>>

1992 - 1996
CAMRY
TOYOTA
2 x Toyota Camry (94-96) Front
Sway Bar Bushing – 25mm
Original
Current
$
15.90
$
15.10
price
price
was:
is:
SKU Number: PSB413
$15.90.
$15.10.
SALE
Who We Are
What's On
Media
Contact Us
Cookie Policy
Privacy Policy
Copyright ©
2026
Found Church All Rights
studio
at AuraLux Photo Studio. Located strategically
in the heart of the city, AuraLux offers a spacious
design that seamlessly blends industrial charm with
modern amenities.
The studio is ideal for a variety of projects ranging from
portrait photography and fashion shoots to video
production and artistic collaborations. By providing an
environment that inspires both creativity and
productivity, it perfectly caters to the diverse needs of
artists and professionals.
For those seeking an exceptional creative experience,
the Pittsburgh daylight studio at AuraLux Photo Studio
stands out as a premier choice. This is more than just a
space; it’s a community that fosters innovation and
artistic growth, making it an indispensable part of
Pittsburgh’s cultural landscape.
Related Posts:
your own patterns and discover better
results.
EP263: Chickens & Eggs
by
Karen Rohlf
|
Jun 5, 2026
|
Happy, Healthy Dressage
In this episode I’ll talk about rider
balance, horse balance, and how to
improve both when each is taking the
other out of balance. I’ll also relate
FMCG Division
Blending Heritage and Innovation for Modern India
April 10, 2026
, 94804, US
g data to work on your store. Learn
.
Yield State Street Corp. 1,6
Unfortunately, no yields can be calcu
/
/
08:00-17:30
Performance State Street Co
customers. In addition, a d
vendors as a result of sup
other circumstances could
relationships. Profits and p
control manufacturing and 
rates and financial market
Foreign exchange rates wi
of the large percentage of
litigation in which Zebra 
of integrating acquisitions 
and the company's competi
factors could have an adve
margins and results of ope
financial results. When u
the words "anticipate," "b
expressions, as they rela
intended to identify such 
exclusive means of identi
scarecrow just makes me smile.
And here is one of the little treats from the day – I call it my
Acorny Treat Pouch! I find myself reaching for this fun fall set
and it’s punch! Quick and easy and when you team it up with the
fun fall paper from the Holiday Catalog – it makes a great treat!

<<

▸ **EXERCISE BRIEF**
All of the data above should be output exactly.

▸ **RESPONSE AREA**
1992 - 1996
CAMRY
TOYOTA
2 x Toyota Camry (94-96) Front
Sway Bar Bushing – 25mm
Original
Current
$
15.90
$
15.10
price
price
was:
is:
SKU Number: PSB413
$15.90.
$15.10.
SALE
Who We Are
What's On
Media
Contact Us
Cookie Policy
Privacy Policy
Copyright ©
2026
Found Church All Rights
studio
at AuraLux Photo Studio. Located strategically
in the heart of the city, AuraLux offers a spacious
design that seamlessly blends industrial charm with
modern amenities.
The studio is ideal for a variety of projects ranging from
portrait photography and fashion shoots to video
production and artistic collaborations. By providing an
environment that inspires both creativity and
productivity, it perfectly caters to the diverse needs of
artists and professionals.
For those seeking an exceptional creative experience,
the Pittsburgh daylight studio at AuraLux Photo Studio
stands out as a premier choice. This is more than just a
space; it’s a community that fosters innovation and
artistic growth, making it an indispensable part of
Pittsburgh’s cultural landscape.
Related Posts:
your own patterns and discover better
results.
EP263: Chickens & Eggs
by
Karen Rohlf
|
Jun 5, 2026
|
Happy, Healthy Dressage
In this episode I’ll talk about rider
balance, horse balance, and how to
improve both when each is taking the
other out of balance. I’ll also relate
FMCG Division
Blending Heritage and Innovation for Modern India
April 10, 2026
, 94804, US
g data to work on your store. Learn
.
Yield State Street Corp. 1,6
Unfortunately, no yields can be calcu
/
/
08:00-17:30
Performance State Street Co
customers. In addition, a d
vendors as a result of sup
other circumstances could
relationships. Profits and p
control manufacturing and 
rates and financial market
Foreign exchange rates wi
of the large percentage of
litigation in which Zebra 
of integrating acquisitions 
and the company's competi
factors could have an adve
margins and results of ope
financial results. When u
the words "anticipate," "b
expressions, as they rela
intended to identify such 
exclusive means of identi
scarecrow just makes me smile.
And here is one of the little treats from the day – I call it my
Acorny Treat Pouch! I find myself reaching for this fun fall set
and it’s punch! Quick and easy and when you team it up with the
fun fall paper from the Holiday Catalog – it makes a great treat!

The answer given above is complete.